**Task requirements**: Copy the items word for word, starting at the line that contains "Rounding: 1 decimal" and continuing through the end of the items, including both. Leave the pictures out of your copy.

====================

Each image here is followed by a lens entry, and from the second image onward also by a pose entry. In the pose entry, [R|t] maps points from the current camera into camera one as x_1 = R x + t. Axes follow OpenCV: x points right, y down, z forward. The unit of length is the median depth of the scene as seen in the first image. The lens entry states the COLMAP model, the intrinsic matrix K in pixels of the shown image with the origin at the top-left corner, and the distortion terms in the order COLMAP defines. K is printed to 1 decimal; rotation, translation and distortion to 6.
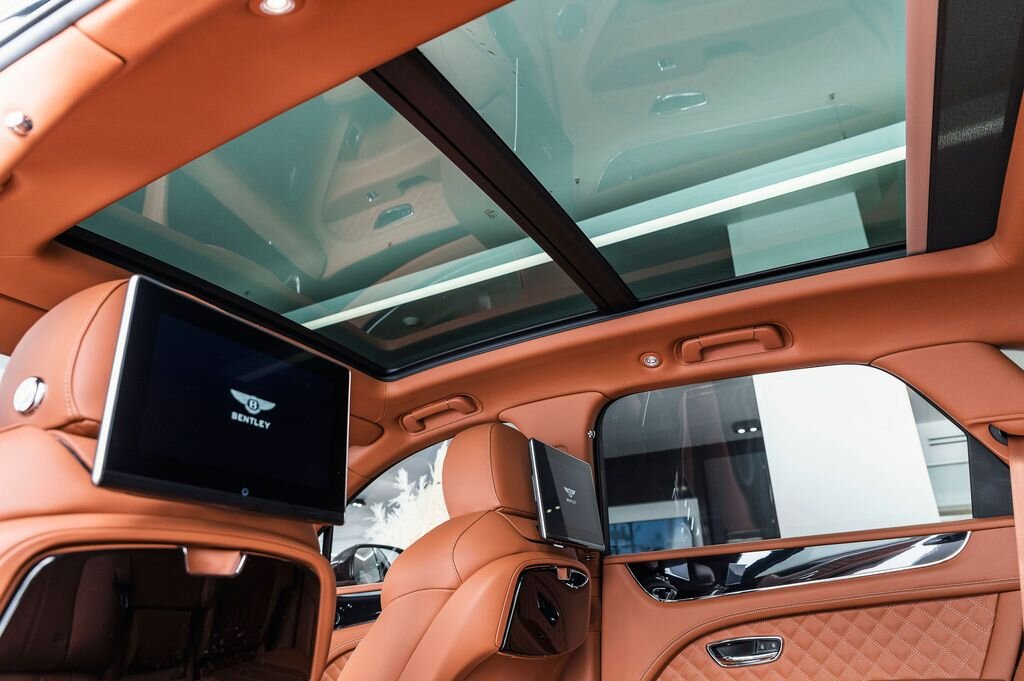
lens RADIAL K [[694.7, 0, 516.7], [0, 694.7, 316.6], [0, 0, 1]] dist [-0.000921, 0.000199]
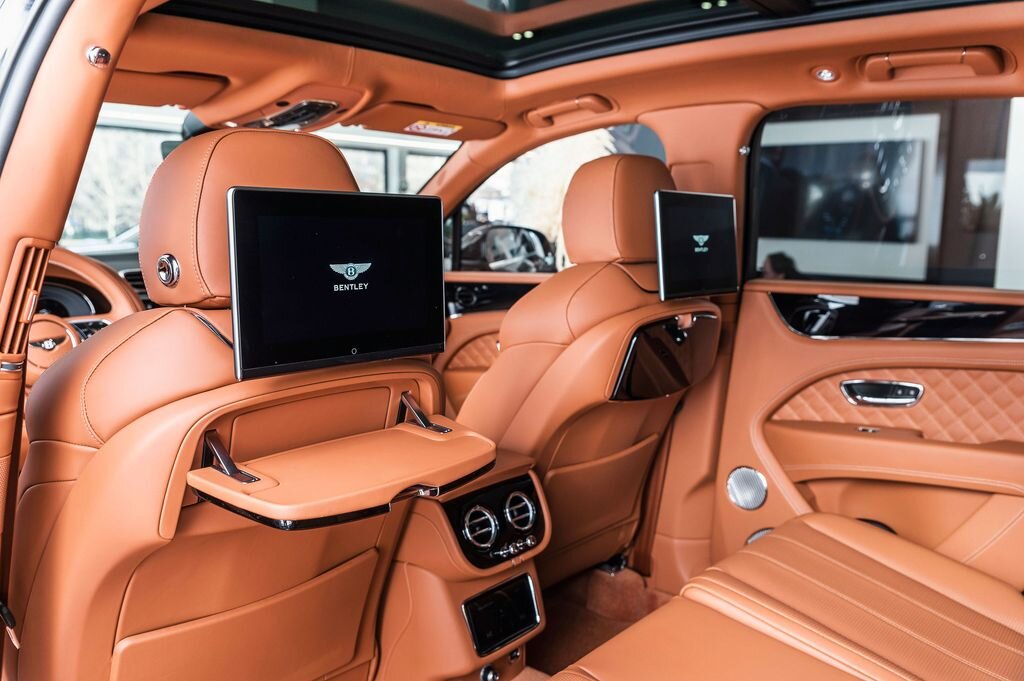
lens RADIAL K [[878.2, 0, 512.0], [0, 878.2, 340.5], [0, 0, 1]] dist [-0.002679, -0.000082]
pose [[0.977028, 0.071342, -0.200813, 0.073125], [0.044808, 0.852467, 0.520857, -0.236597], [0.208345, -0.517890, 0.829688, -0.069552]]
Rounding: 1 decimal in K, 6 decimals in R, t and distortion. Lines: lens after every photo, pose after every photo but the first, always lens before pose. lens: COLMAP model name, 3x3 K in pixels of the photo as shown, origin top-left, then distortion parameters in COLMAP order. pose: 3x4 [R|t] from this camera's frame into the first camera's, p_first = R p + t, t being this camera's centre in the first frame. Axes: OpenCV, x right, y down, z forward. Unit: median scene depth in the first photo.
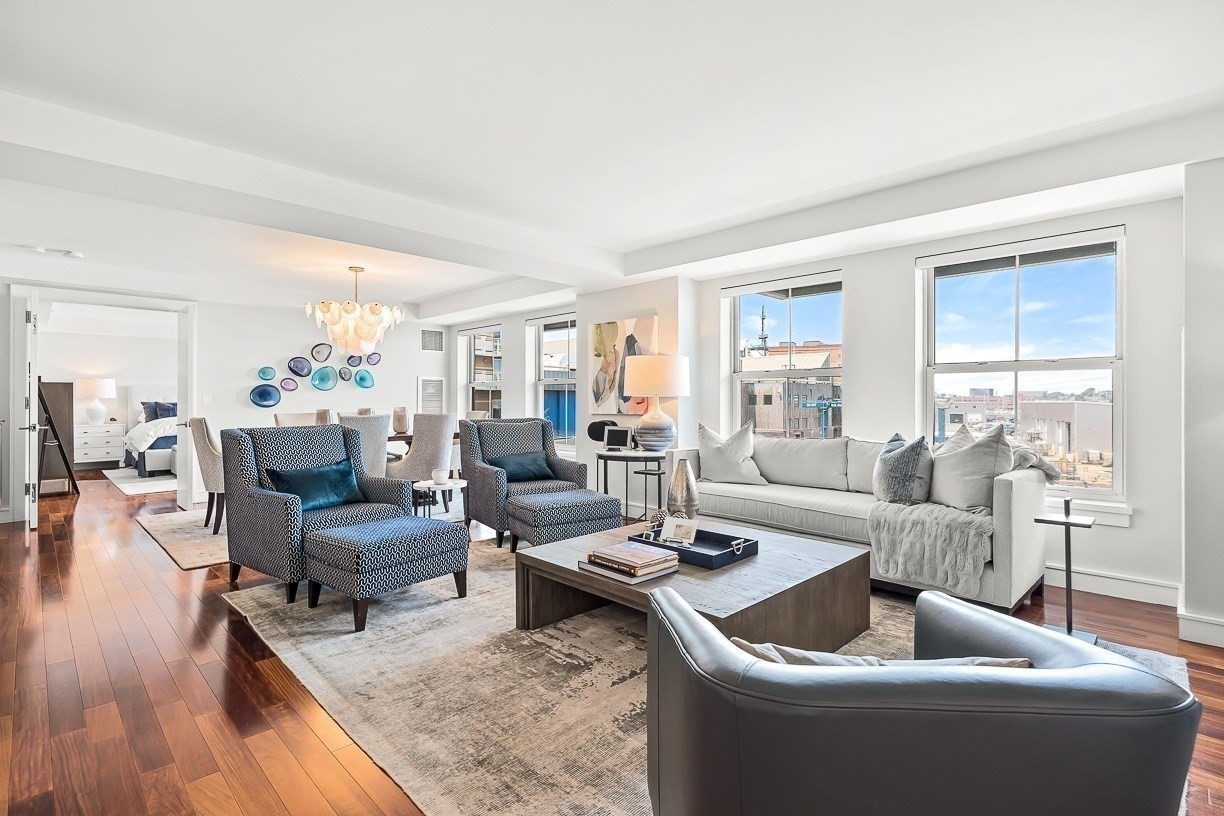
lens RADIAL K [[575.1, 0, 616.3], [0, 575.1, 404.0], [0, 0, 1]] dist [-0.018045, 0.000300]
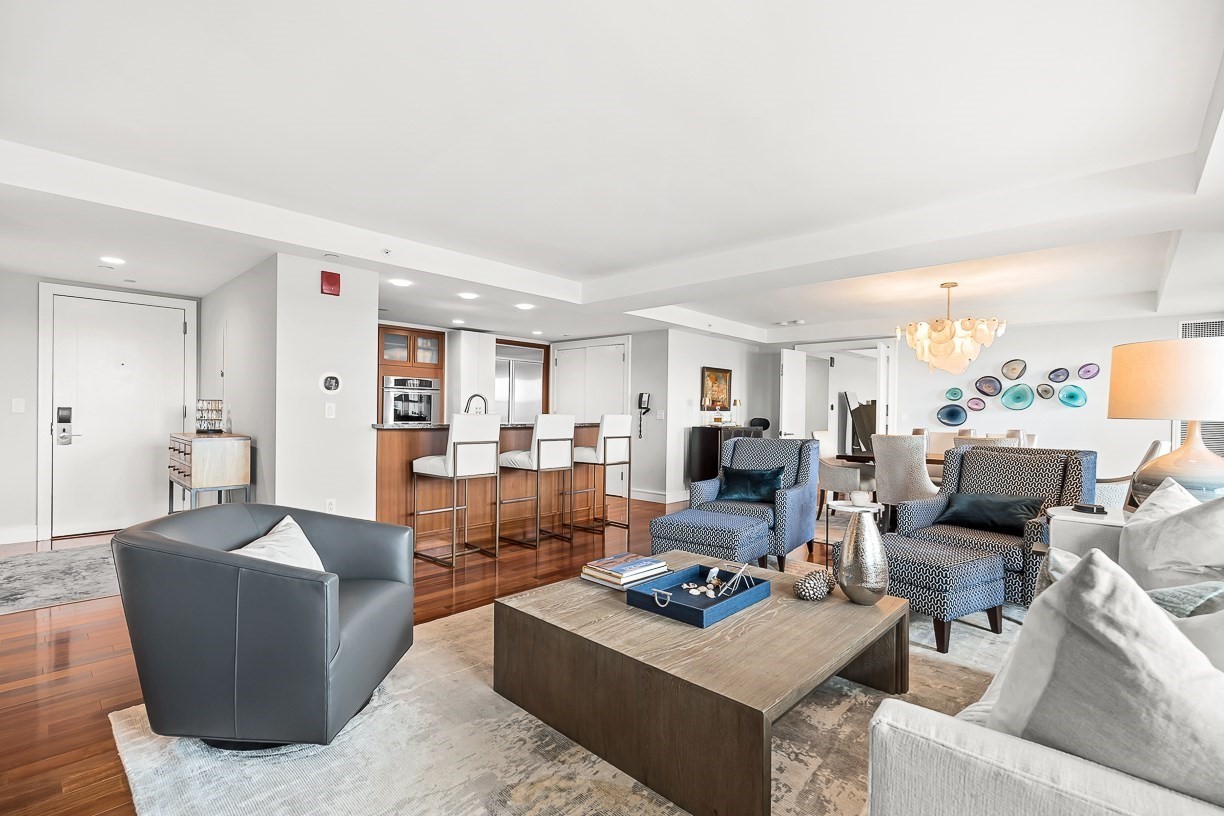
lens RADIAL K [[555.5, 0, 612.0], [0, 555.5, 408.0], [0, 0, 1]] dist [-0.002103, -0.000039]
pose [[0.017715, -0.005174, -0.999830, 0.370297], [-0.020397, 0.999777, -0.005535, -0.008678], [0.999635, 0.020491, 0.017605, 0.326788]]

====================

**Problem solution**:
Rounding: 1 decimal in K, 6 decimals in R, t and distortion. Lines: lens after every photo, pose after every photo but the first, always lens before pose. lens: COLMAP model name, 3x3 K in pixels of the photo as shown, origin top-left, then distortion parameters in COLMAP order. pose: 3x4 [R|t] from this camera's frame into the first camera's, p_first = R p + t, t being this camera's centre in the first frame. Axes: OpenCV, x right, y down, z forward. Unit: median scene depth in the first photo.
lens RADIAL K [[575.1, 0, 616.3], [0, 575.1, 404.0], [0, 0, 1]] dist [-0.018045, 0.000300]
lens RADIAL K [[555.5, 0, 612.0], [0, 555.5, 408.0], [0, 0, 1]] dist [-0.002103, -0.000039]
pose [[0.017715, -0.005174, -0.999830, 0.370297], [-0.020397, 0.999777, -0.005535, -0.008678], [0.999635, 0.020491, 0.017605, 0.326788]]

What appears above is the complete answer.